Dym i lustra krążą również wokół naszej powolnej zmiany mentalności. Jedna niedawna ankieta konsumencka odkryli, że 42% Amerykanów odczuwa presję, aby mieć „plażowe ciało” latem, przy czym liczba ta rośnie odpowiednio do 75% i 65% wśród pokolenia Z i milenialsów.
„Jest o wiele więcej głośnych głosów, które w pełni popierają to, że potrząsasz każdym kawałkiem tłuszczu, tak nagim, jak chcesz być” Brown mówi: „Ale wciąż mamy ludzi, którzy uważają, że istnieje właściwy sposób na bycie grubym lub ludzi z uwewnętrznioną fatfobią. Myślę, że szczuplejsi ludzie prowadzą te rozmowy [o swoich ciałach] nawet częściej niż [grubi ludzie]. Może dlatego, że już jesteśmy grubi — w tym jest wolność. W naszej bańce właśnie nauczyliśmy się mówić „pieprzyć to”.

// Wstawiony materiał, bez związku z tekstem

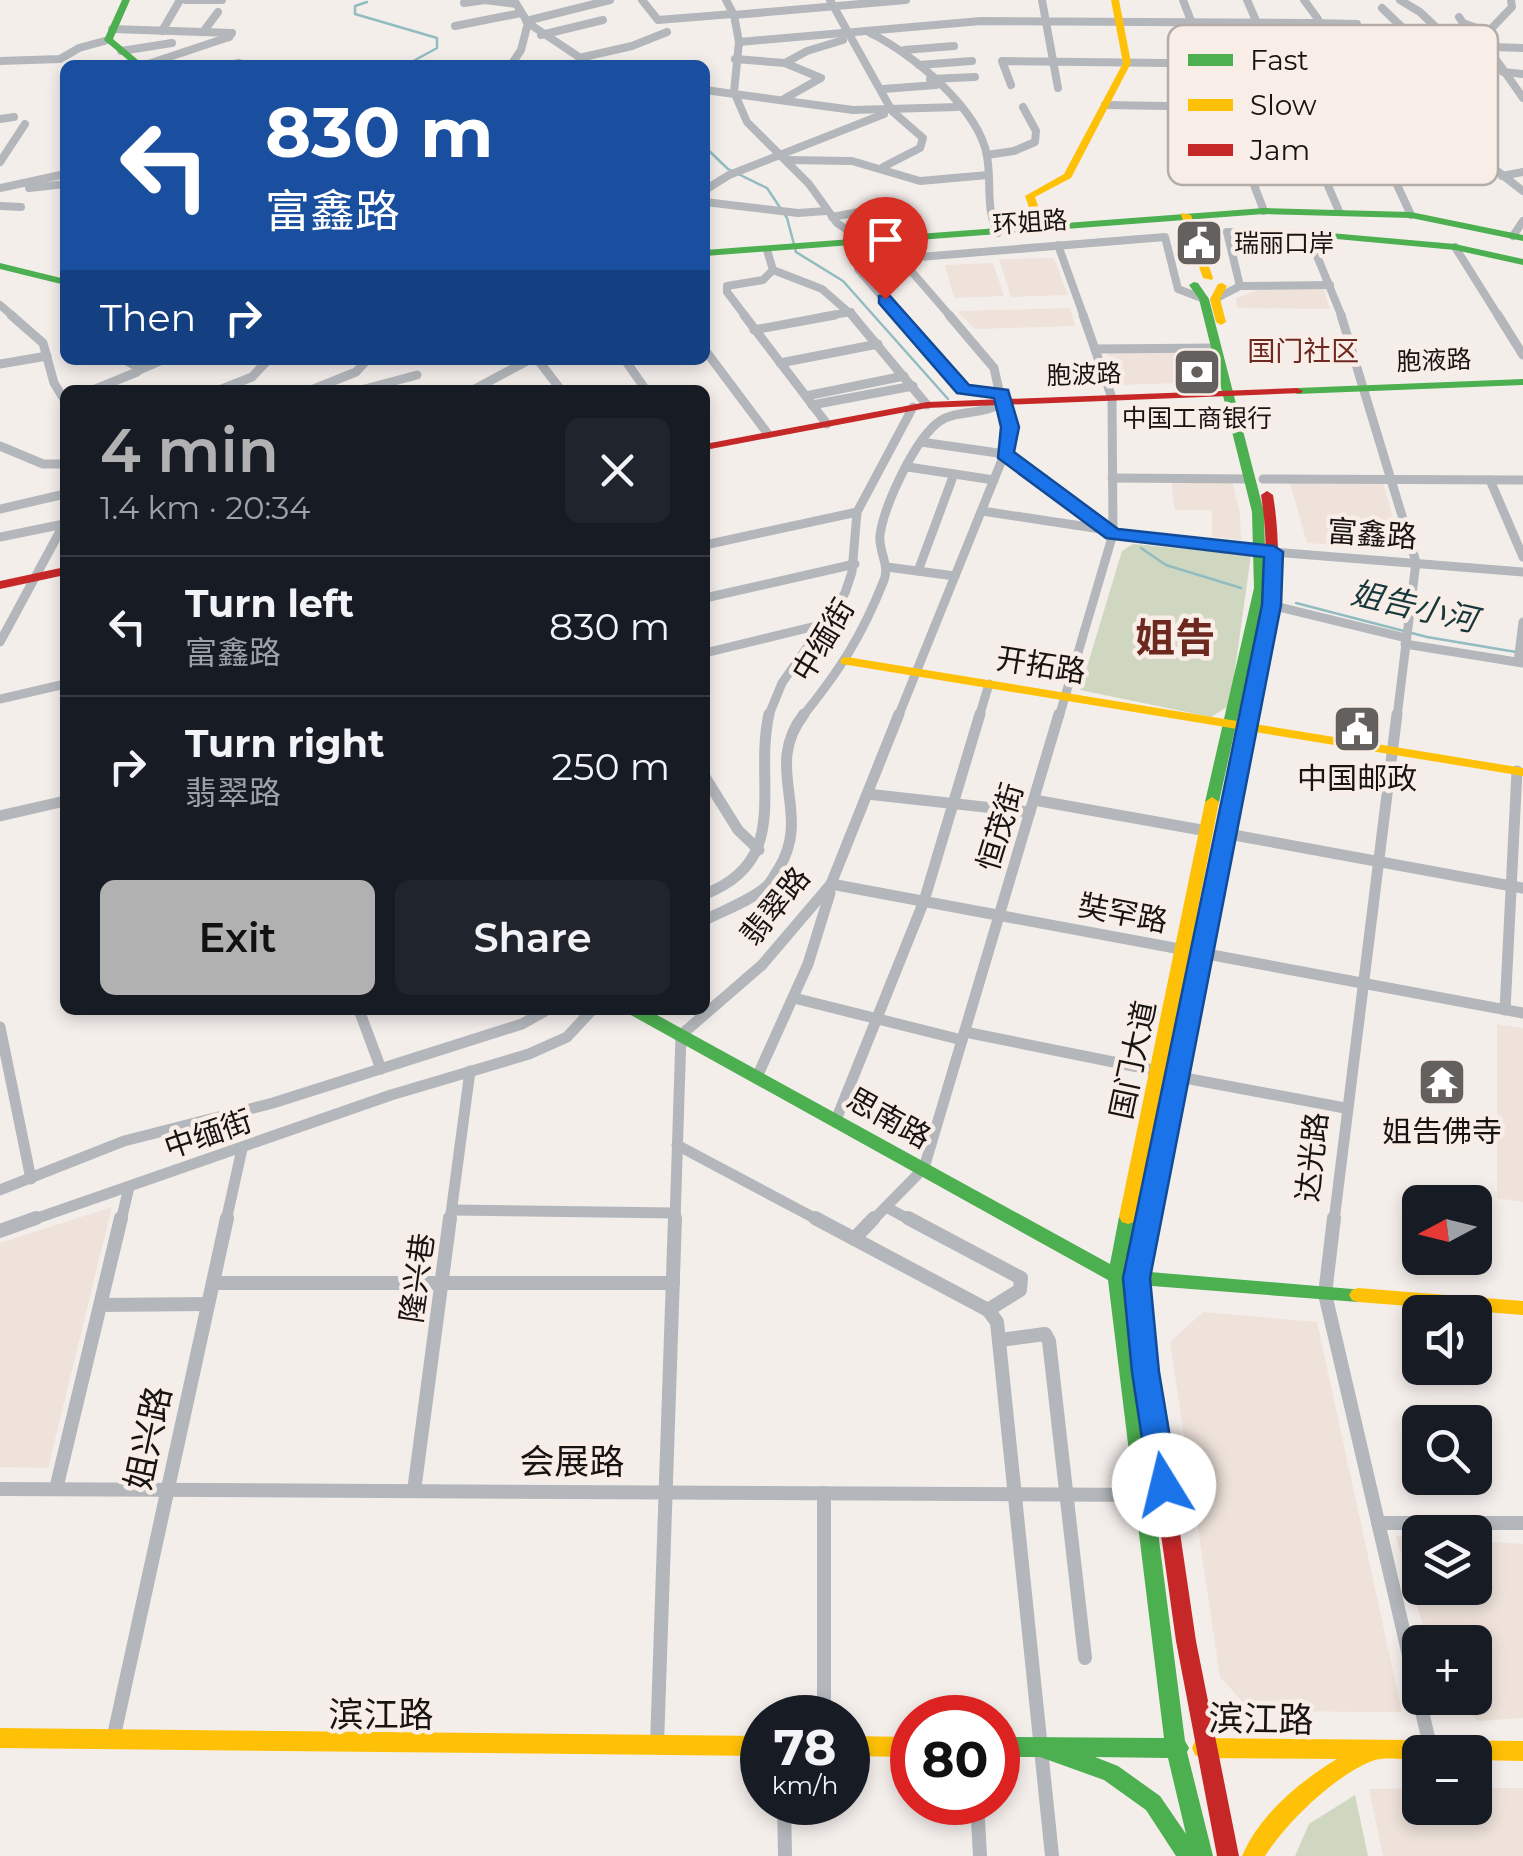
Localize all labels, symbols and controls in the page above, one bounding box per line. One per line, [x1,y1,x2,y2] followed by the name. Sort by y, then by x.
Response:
[1168,25,1498,185] legend
[1250,43,1309,77] text: Fast
[1250,88,1317,122] text: Slow
[265,89,493,175] text: 830 m
[100,100,230,230] icon: left
[1249,133,1310,167] text: Jam
[265,183,400,238] text: 富鑫路
[843,197,928,300] pin
[992,204,1068,240] street label: 环姐路
[858,212,913,267] icon: arrive
[1173,217,1225,269] public building icon: 瑞丽口岸
[1234,228,1334,258] place label: 瑞丽口岸
[216,290,271,345] icon: right
[100,294,196,341] text: Then
[1247,334,1359,368] district label: 国门社区
[1396,344,1472,376] street label: 胞液路
[1171,346,1223,398] bank icon: 中国工商银行
[1046,358,1122,390] street label: 胞波路
[1122,403,1272,433] place label: 中国工商银行
[100,414,279,487] text: 4 min
[565,418,670,523] button: close
[100,488,310,527] text: 1.4 km · 20:34
[1326,512,1418,556] street label: 富鑫路
[1347,573,1487,641] water label: 姐告小河
[185,580,354,627] text: Turn left
[784,592,862,688] street label: 中缅街
[100,599,155,654] icon: left
[549,603,670,650] text: 830 m
[1135,613,1215,662] district label: 姐告
[185,633,281,672] text: 富鑫路
[994,640,1088,690] street label: 开拓路
[1331,703,1383,755] public building icon: 中国邮政
[185,720,384,767] text: Turn right
[100,739,155,794] icon: right
[551,743,670,790] text: 250 m
[1297,760,1417,797] place label: 中国邮政
[185,773,281,812] text: 翡翠路
[969,779,1031,875] street label: 恒茂街
[732,859,818,953] street label: 翡翠路
[100,880,375,995] button: Exit
[395,880,670,995] button: Share
[1075,886,1171,940] street label: 奘罕路
[1102,997,1164,1123] street label: 国门大道
[1416,1056,1468,1108] temple icon: 姐告佛寺
[841,1080,937,1156] street label: 思南路
[159,1102,257,1166] street label: 中缅街
[1289,1110,1335,1204] street label: 达光路
[1382,1113,1502,1150] place label: 姐告佛寺
[1402,1185,1492,1275] north arrow
[1402,1185,1492,1825] map controls
[392,1231,442,1325] street label: 隆兴巷
[1402,1295,1492,1385] button: sound
[116,1382,180,1494] street label: 姐兴路
[1402,1405,1492,1495] button: search
[1112,1433,1216,1537] position arrow
[519,1440,625,1483] street label: 会展路
[1402,1515,1492,1605] button: layers
[1402,1625,1492,1715] button: +
[328,1693,434,1736] street label: 滨江路
[890,1695,1020,1825] speed limit sign: 80
[1208,1697,1314,1741] street label: 滨江路
[773,1717,837,1778] text: 78
[1402,1735,1492,1825] button: −
[772,1770,838,1800] text: km/h

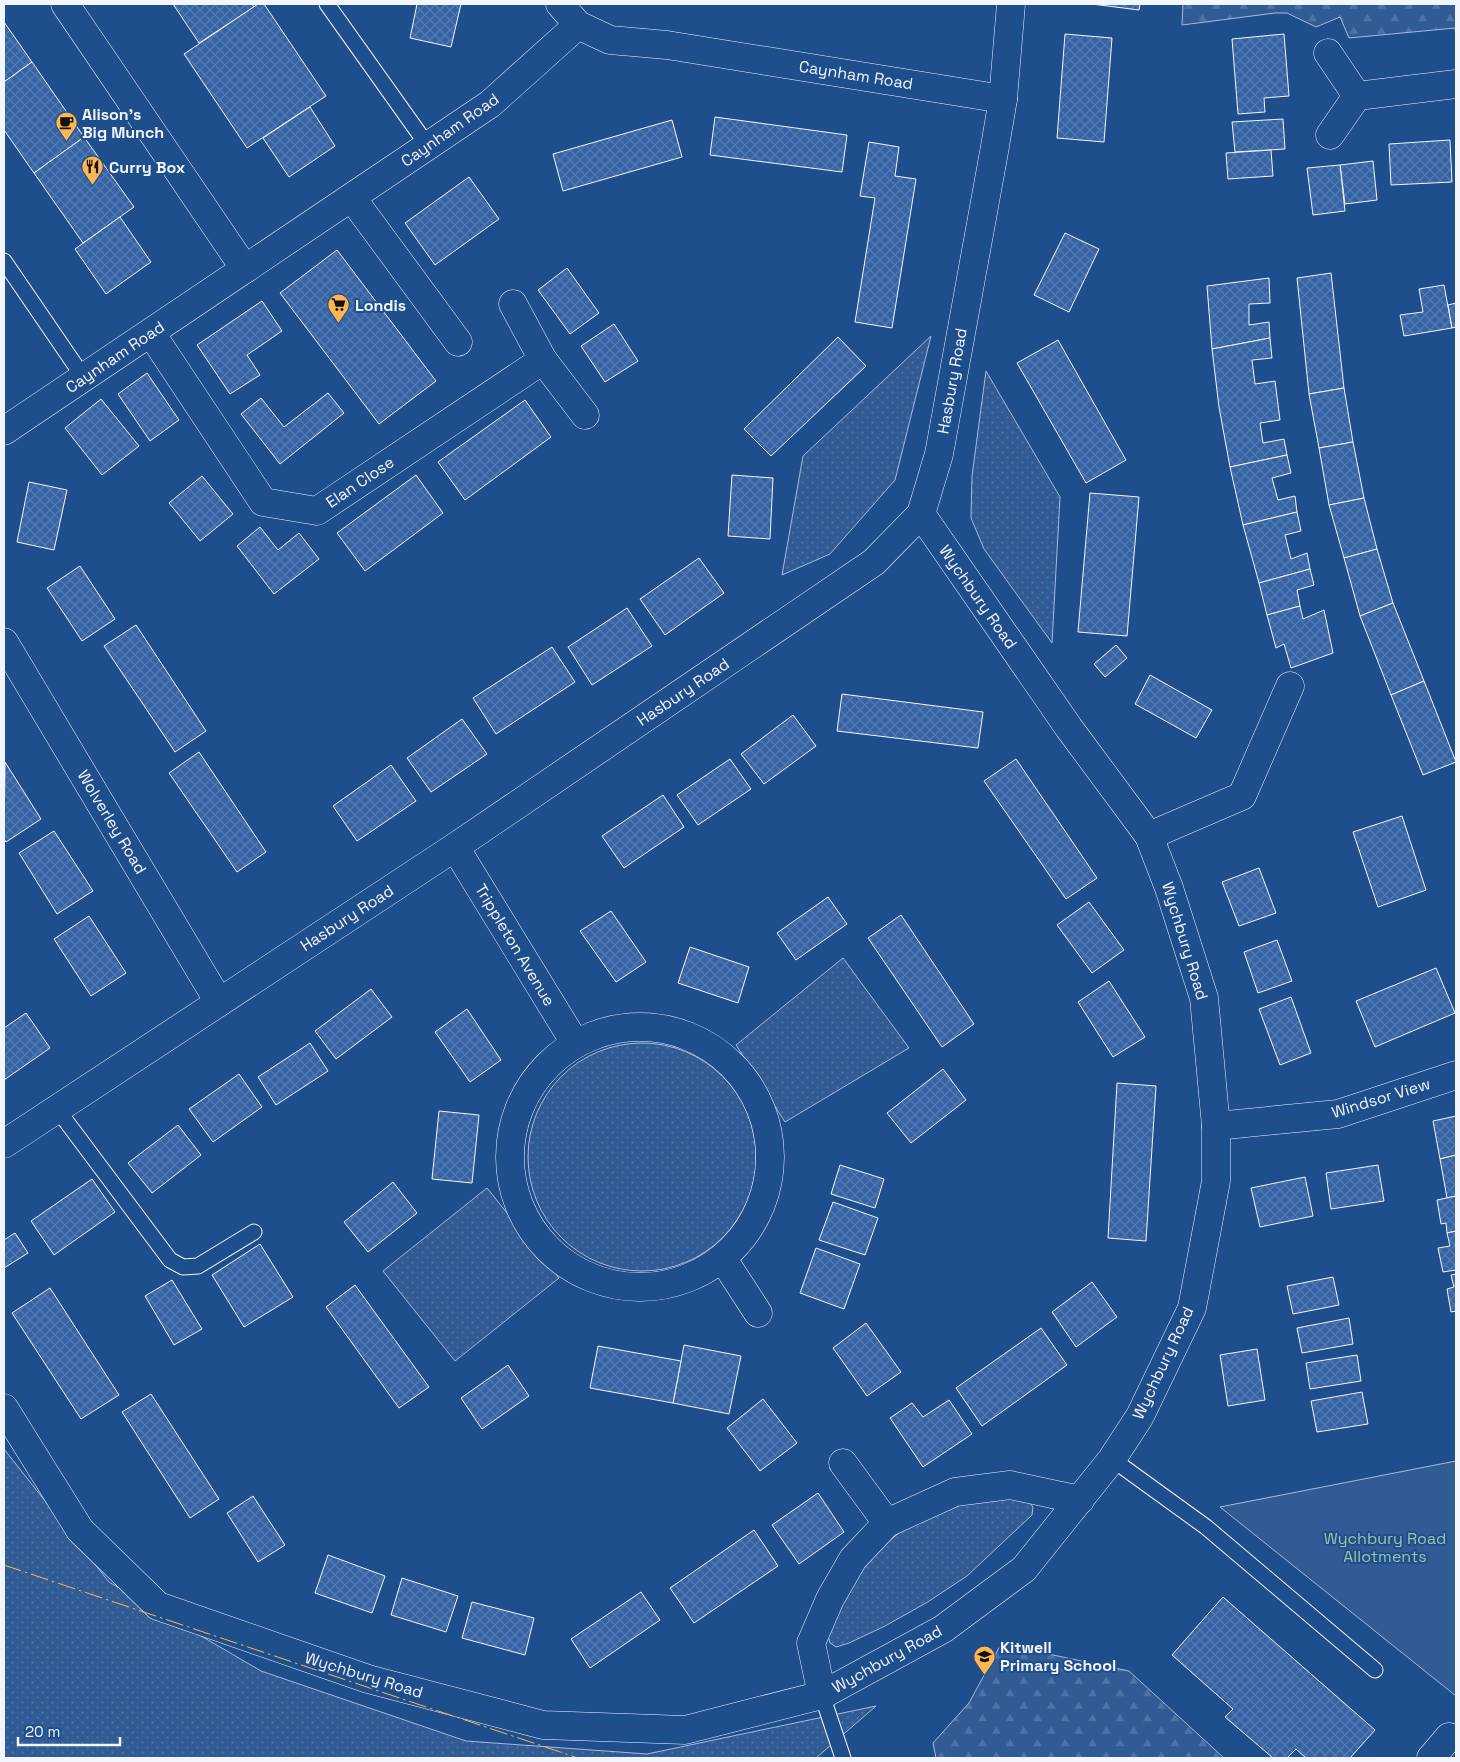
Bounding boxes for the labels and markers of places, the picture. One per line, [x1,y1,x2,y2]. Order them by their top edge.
place label: Alison's Big Munch [82,104,164,143]
cafe icon: Alison's Big Munch [54,111,78,142]
restaurant icon: Curry Box [81,155,105,186]
place label: Curry Box [109,157,186,178]
supermarket icon: Londis [327,293,351,324]
place label: Londis [355,295,406,316]
place label: Kitwell Primary School [1000,1637,1116,1676]
school or university icon: Kitwell Primary School [972,1644,996,1675]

Trzeba przyznać, że powiedzenie „pieprzyć to” nie jest łatwe. Odmowa kurczenia się i wykrzywiania się w celu dopasowania do ideału wymaga ogromnej ilości pracy, często wykonywanej równolegle z odrzuceniem większych, bardziej skomplikowanych pomysłów, takich jak mizoginia i fatfobia. Oczyszczanie kanałów mediów społecznościowych z wiadomości o kulturze dietetycznej lub możliwość zakupu bikini w swoim rozmiarze na pewno pomaga, podobnie jak znalezienie społeczności z ludźmi, którzy chcą porzucić przykrycia i ciasno owinięte ręczniki obok ty. Ostatecznie jednak powstrzymanie pogoni za ciałem bikini wymaga wyrwania się z systemu przekonań, w który większość ludzi opowiadała się przez całe życie.
„Myślę, że uczucie pragnienia ciała w bikini jest ważne, ponieważ tego nas nauczono” – mówi Rosenbluth. „Ludzie po prostu chcą się dopasować, być widziani, szanowani, a nie poniżani i wyśmiewani”. To, co robimy dalej, jest kluczowe, wyjaśnia. „Chodzi o empatię i potwierdzenie tych uczuć, ale nie o zmowę z nimi”.
Czasami w mojej bańce wydaje się, że wszyscy odrzucają ideał ciała bikini. Innym razem czuje się jak zamaskowany zabójca w letnim slasherze: osłabiony, ale prawie niemożliwy do zabicia i chwile od zerwania się, by ponownie nas terroryzować. Jedno, co wiem na pewno, to to, że kiedy ciało bikini wydycha ostatni cierpki oddech, wszyscy zasłużymy na świętowanie. Proponuję udać się na plażę.
Amanda Richards jest pisarką z Brooklynu i prowadzi Duże Cielę: podcast o byciu grubym dzieckiem.